The Hong Kong Wild Boar Concern Group hopes that the simple message “Don’t feed the pigs” will prevent pig/human conflict.
But African swine fever will likely tip the balance in the ongoing debate over how Hong Kong should respond to feral pigs. If the pigs are not culled by official edict, poachers may be expected to do the job.

(Beth Clifton collage)
Pig contraception
The best hope in sight for a gentle resolution is an immunocontraceptive vaccination program begun by Karthi and Paolo Martelli, a husband-and-wife veterinary team already distinguished for their contributions to the Hong Kong street dog and urbanized macaque sterilization programs.
Karthi Martelli has also introduced macaque sterilization to Indonesia, as a veterinary consultant for the British-based organization International Animal Rescue. Paolo Martelli is best known as veterinarian for the Ocean Park marine mammal exhibition facility.
Their “two-year pilot sterilization program starts with tracking down boars and shooting them with tranquilizer darts,” Su summarized. “Then the females are injected with a three-year contraceptive and, along with the males, released back into Hong Kong’s country parks.
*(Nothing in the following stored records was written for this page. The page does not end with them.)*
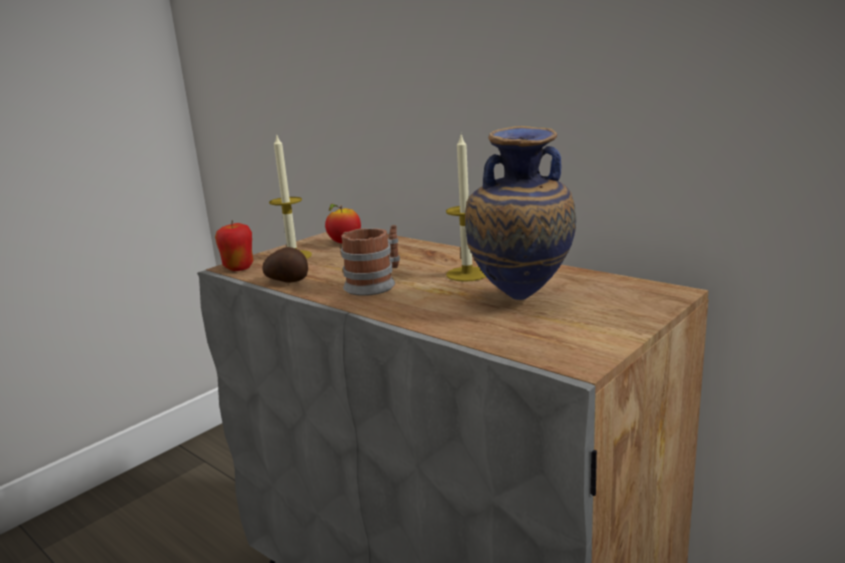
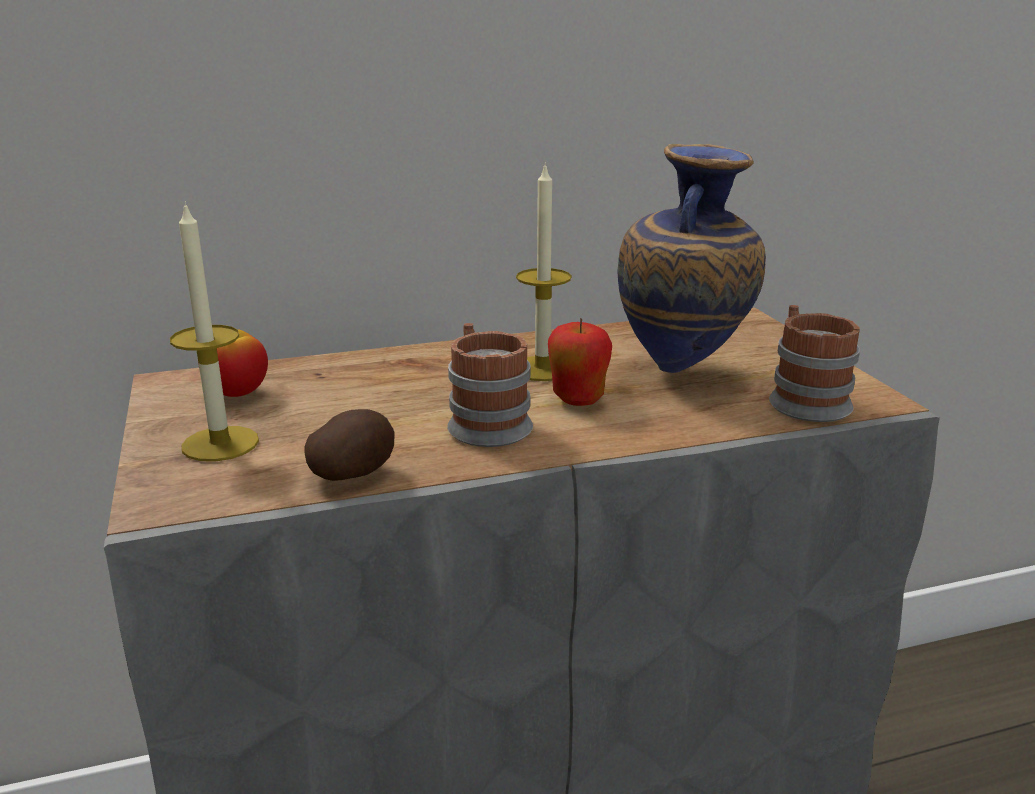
camera: 60 degrees left, 5 degrees up
(239, 268) = (184, 500): apple -> apple (578, 400)
(536, 341) = (804, 399): none -> mug

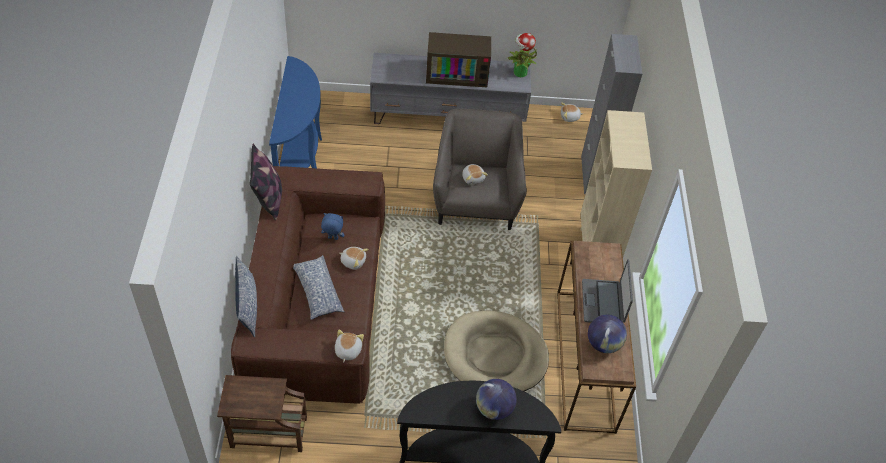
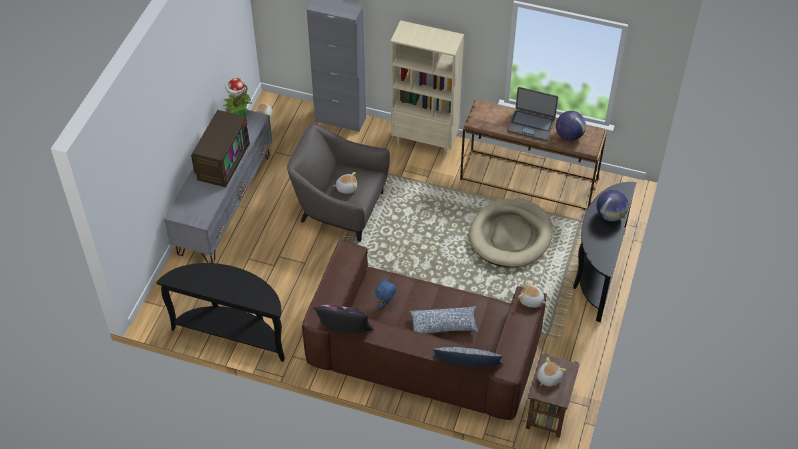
camera: 70 degrees left, 0 degrees up
(300, 155) = (233, 333): blue console table -> black console table
(353, 261) = (416, 293): plush toy -> plush toy (548, 378)

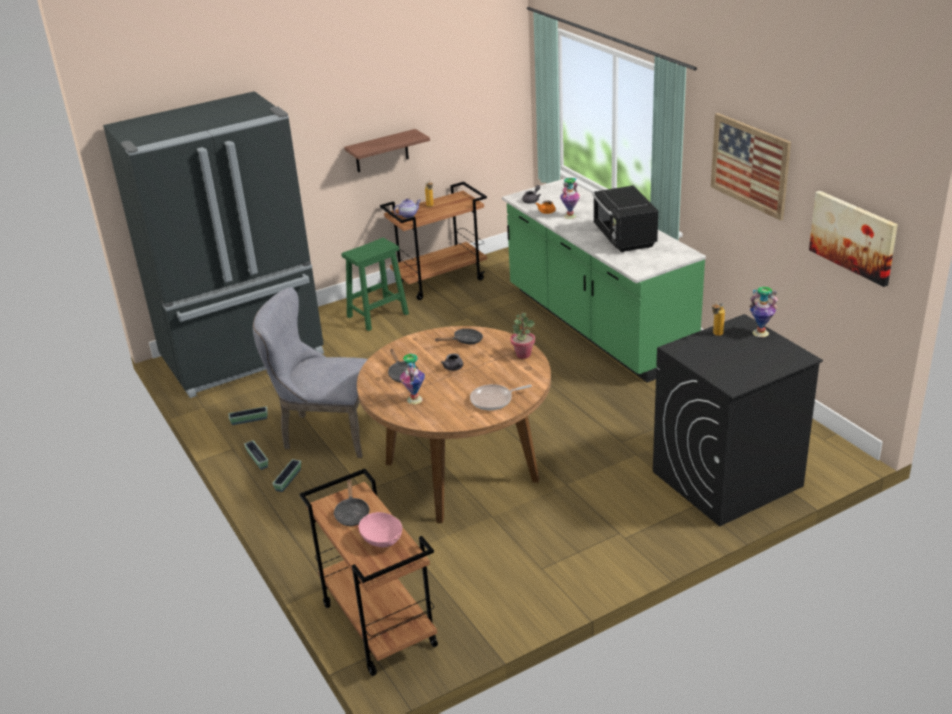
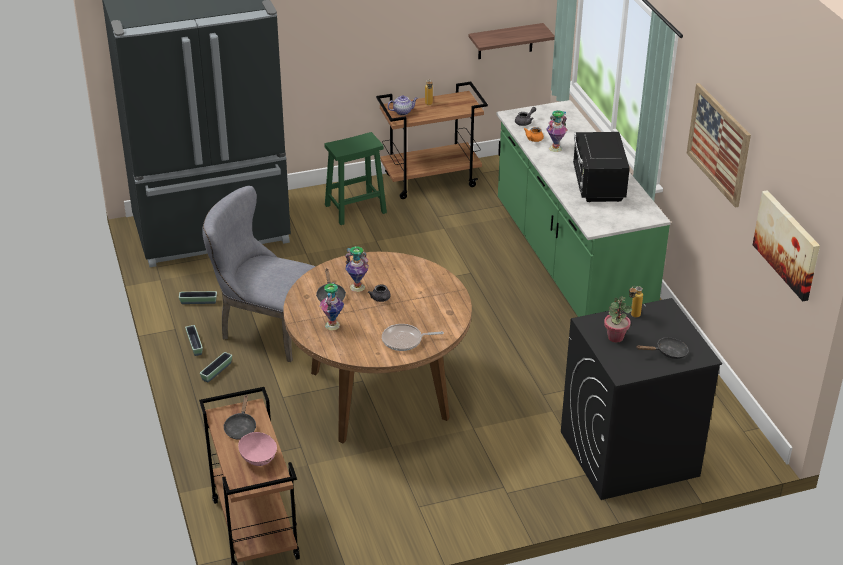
camera: 10 degrees right, 5 degrees up
(381, 151) = (384, 43): shelf -> shelf (505, 41)
(465, 341) = (402, 271): black frying pan -> black frying pan (668, 352)
(523, 354) = (451, 297): potted plant -> potted plant (615, 337)
(760, 333) = (676, 322): vase -> vase (357, 287)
Some 129 boars were captured in 2018, up from 106 in 2017.”

(Beth Clifton collage)
But contraception does not stop poaching or African swine fever
The Martelli program shows promise of slowing feral pig population growth, but even if as many pigs can be sterilized as escape from pig producers and transporters each year, the pace of sterilization would have to increase many times over to catch up with the feral pig birth rate.

Merritt & Beth Clifton
Meanwhile, sterilization does not prevent poaching, or prevent feral pigs from contracting African swine fever and transmitting it to the Hong Kong farmed herds.
This concern is likely to politically trump all others.